Please return every record exactly as written, leaving out the pictures.
(SUPPLIED MATERIAL Opens)
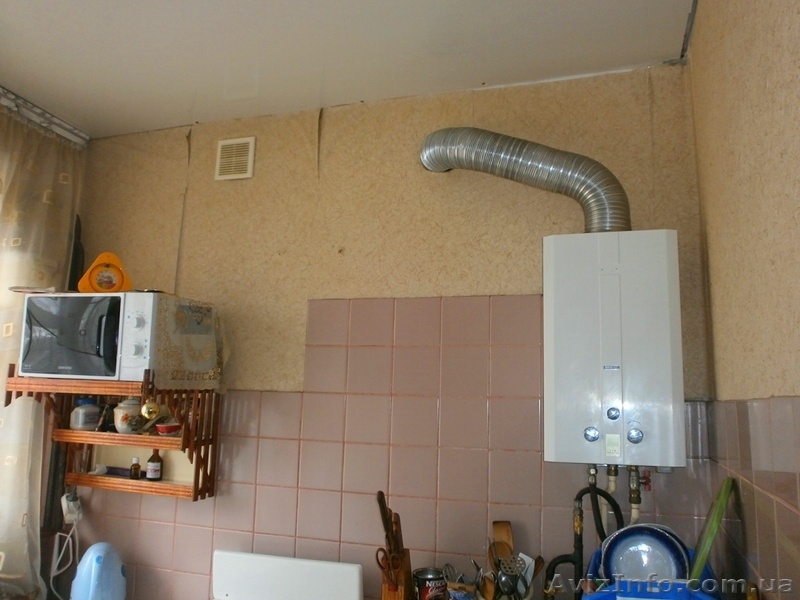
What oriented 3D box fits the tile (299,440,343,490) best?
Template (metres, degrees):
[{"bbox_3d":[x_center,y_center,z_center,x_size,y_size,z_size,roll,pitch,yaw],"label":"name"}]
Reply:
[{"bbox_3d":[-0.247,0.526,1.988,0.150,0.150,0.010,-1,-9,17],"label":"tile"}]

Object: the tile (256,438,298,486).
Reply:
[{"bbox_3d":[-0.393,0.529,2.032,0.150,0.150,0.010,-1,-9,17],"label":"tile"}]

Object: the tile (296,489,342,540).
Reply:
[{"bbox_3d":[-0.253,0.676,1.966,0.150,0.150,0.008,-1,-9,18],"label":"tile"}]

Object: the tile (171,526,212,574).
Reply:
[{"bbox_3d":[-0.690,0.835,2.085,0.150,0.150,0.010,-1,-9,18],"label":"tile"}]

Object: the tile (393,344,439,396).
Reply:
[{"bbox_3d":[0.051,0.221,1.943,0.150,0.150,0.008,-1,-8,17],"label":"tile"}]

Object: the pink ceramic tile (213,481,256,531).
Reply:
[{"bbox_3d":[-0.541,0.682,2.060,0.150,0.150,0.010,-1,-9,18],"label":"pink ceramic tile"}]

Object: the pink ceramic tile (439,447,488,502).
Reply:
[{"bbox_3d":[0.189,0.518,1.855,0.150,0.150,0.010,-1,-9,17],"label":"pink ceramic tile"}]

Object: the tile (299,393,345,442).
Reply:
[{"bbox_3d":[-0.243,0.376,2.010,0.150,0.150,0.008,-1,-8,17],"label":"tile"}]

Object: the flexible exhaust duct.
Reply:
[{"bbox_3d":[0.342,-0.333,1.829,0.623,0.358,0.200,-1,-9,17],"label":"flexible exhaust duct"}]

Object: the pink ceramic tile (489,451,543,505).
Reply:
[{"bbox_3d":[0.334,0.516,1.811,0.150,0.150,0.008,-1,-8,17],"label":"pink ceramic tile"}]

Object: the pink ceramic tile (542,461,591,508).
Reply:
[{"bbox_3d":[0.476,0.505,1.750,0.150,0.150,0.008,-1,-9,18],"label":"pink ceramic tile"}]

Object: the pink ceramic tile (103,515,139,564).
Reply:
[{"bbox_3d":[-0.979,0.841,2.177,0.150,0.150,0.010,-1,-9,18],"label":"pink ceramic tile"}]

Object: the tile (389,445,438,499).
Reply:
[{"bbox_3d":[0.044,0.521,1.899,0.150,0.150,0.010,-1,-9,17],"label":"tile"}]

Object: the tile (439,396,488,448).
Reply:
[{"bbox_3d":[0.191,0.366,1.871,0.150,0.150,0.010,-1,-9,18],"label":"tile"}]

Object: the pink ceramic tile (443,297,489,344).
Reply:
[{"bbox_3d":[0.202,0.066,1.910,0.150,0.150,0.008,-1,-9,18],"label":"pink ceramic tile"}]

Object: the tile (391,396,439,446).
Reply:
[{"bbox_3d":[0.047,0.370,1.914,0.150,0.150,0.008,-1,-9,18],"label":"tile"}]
(SUPPLIED MATERIAL Closes)
- **EXPECTED ANSWER**:
What oriented 3D box fits the tile (299,440,343,490) best?
Template (metres, degrees):
[{"bbox_3d":[x_center,y_center,z_center,x_size,y_size,z_size,roll,pitch,yaw],"label":"name"}]
Reply:
[{"bbox_3d":[-0.247,0.526,1.988,0.150,0.150,0.010,-1,-9,17],"label":"tile"}]

Object: the tile (256,438,298,486).
Reply:
[{"bbox_3d":[-0.393,0.529,2.032,0.150,0.150,0.010,-1,-9,17],"label":"tile"}]

Object: the tile (296,489,342,540).
Reply:
[{"bbox_3d":[-0.253,0.676,1.966,0.150,0.150,0.008,-1,-9,18],"label":"tile"}]

Object: the tile (171,526,212,574).
Reply:
[{"bbox_3d":[-0.690,0.835,2.085,0.150,0.150,0.010,-1,-9,18],"label":"tile"}]

Object: the tile (393,344,439,396).
Reply:
[{"bbox_3d":[0.051,0.221,1.943,0.150,0.150,0.008,-1,-8,17],"label":"tile"}]

Object: the pink ceramic tile (213,481,256,531).
Reply:
[{"bbox_3d":[-0.541,0.682,2.060,0.150,0.150,0.010,-1,-9,18],"label":"pink ceramic tile"}]

Object: the pink ceramic tile (439,447,488,502).
Reply:
[{"bbox_3d":[0.189,0.518,1.855,0.150,0.150,0.010,-1,-9,17],"label":"pink ceramic tile"}]

Object: the tile (299,393,345,442).
Reply:
[{"bbox_3d":[-0.243,0.376,2.010,0.150,0.150,0.008,-1,-8,17],"label":"tile"}]

Object: the flexible exhaust duct.
Reply:
[{"bbox_3d":[0.342,-0.333,1.829,0.623,0.358,0.200,-1,-9,17],"label":"flexible exhaust duct"}]

Object: the pink ceramic tile (489,451,543,505).
Reply:
[{"bbox_3d":[0.334,0.516,1.811,0.150,0.150,0.008,-1,-8,17],"label":"pink ceramic tile"}]

Object: the pink ceramic tile (542,461,591,508).
Reply:
[{"bbox_3d":[0.476,0.505,1.750,0.150,0.150,0.008,-1,-9,18],"label":"pink ceramic tile"}]

Object: the pink ceramic tile (103,515,139,564).
Reply:
[{"bbox_3d":[-0.979,0.841,2.177,0.150,0.150,0.010,-1,-9,18],"label":"pink ceramic tile"}]

Object: the tile (389,445,438,499).
Reply:
[{"bbox_3d":[0.044,0.521,1.899,0.150,0.150,0.010,-1,-9,17],"label":"tile"}]

Object: the tile (439,396,488,448).
Reply:
[{"bbox_3d":[0.191,0.366,1.871,0.150,0.150,0.010,-1,-9,18],"label":"tile"}]

Object: the pink ceramic tile (443,297,489,344).
Reply:
[{"bbox_3d":[0.202,0.066,1.910,0.150,0.150,0.008,-1,-9,18],"label":"pink ceramic tile"}]

Object: the tile (391,396,439,446).
Reply:
[{"bbox_3d":[0.047,0.370,1.914,0.150,0.150,0.008,-1,-9,18],"label":"tile"}]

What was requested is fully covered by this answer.